Although Talbot himself has a daemon—a blue macaw—it seems perpetually nervous and we never see them interacting.
As an aside, I note that one of the funnier lines in the novel is when Talbot, who has been spying for the Magisterium, realizes that he is functioning as their tool or useful idiot:
He stood and shook hands, and Talbot gathered his cloak and his briefcase and left, obscurely humiliated, although he wasn’t sure how; but his philosophy soon made that feeling disappear.
If Talbot is slippery, able to bend his rhetoric in whatever way will serve him, materialist philosopher Gottfried Brande is rigid and entrenched. In his mind, daemons are irrational delusions that only the weak-minded believe in. When Pan attempts to initiate a conversation with him, he closes his eyes and ears and thinks he is being attacked by ghosts (even though he doesn’t believe in ghosts either). His own daemon, meanwhile, is a large dog tormented with misery, as is the case with any creature that is thoroughly neglected.
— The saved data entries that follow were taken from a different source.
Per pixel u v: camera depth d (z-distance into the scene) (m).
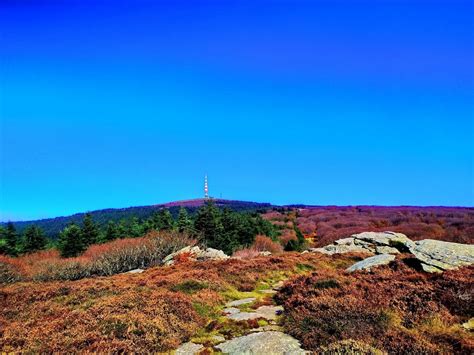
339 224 73.44
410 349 9.05
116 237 60.69
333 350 9.11
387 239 33.31
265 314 13.85
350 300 12.67
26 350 10.33
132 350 10.25
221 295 16.77
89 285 18.64
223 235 50.75
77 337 10.85
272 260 25.77
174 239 45.16
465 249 18.14
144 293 15.39
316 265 25.66
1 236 57.66
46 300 16.72
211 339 11.45
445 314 11.02
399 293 13.07
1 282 32.75
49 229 100.44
The daemons of the industrialists and capitalists in the book, meanwhile, are in zombie states. Essentially they are ignored by their humans, who deny their own complex humanity as they tear apart beauty, custom, and tradition on their way to maximizing profits. Their daemons, unable to converse with them or with anyone else, essentially shrivel up.
Lyra’s daemon Pan, who has settled into the form of a pine marten, sees her human falling under the spell of both skepticism and soulless materialism, schools of thought that she encounters as a student at Oxford. In the process, Lyra loses the ability to imagine, which she had as a child. Pan therefore separates from her—an agony to both of them—in order to find where her imagination has gone. Put another way, if Lyra is to be healthy and whole, she must reconnect with this side of herself that she has lost. And she must do so in a world that is increasingly hostile to the imagination.
I’ll do a deeper dive into the imagination in a post later this week. Suffice it to say that Pullman draws on the great Romantic poets to articulate its power—I pick up allusions to Blake, Wordsworth, Coleridge, Shelley and Keats in the course of the novel—and that he sees it the way that 18th and 19th centuries saw it, a force that could change history. If Lyra is to save the world a second time (the first time her embrace of sexuality and sensuality saves both the living and the dead from orthodoxy), she will need to prevent religious fundamentalism, soulless materialism, empty intellectualism, and predatory capitalism from destroying the portals through which the imagination works.
It is through these portals that come Pullman’s own marvelous creations, so in a sense he is making a case for the urgency of his own fantasy. A genre that some dismiss as fanciful and others as ungodly (he contends) in actuality reveals a deep and urgent truth: we must have the rich products of the imagination if we are not to end up a dry, desiccated husks living meaningless lives. At the end of the novel, when the Magisterium appears to have closed the final portal, Lyra as artist finds a way to open it back up.
In the act of doing so, Lyra finally reconnects with Pan in a moment of ecstatic joy. This is what it feels to overcome inner alienation and step into the real and full self. Just as she provides us with one model of wholeness at the end of the first trilogy, so she provides us with another model of wholeness in the second.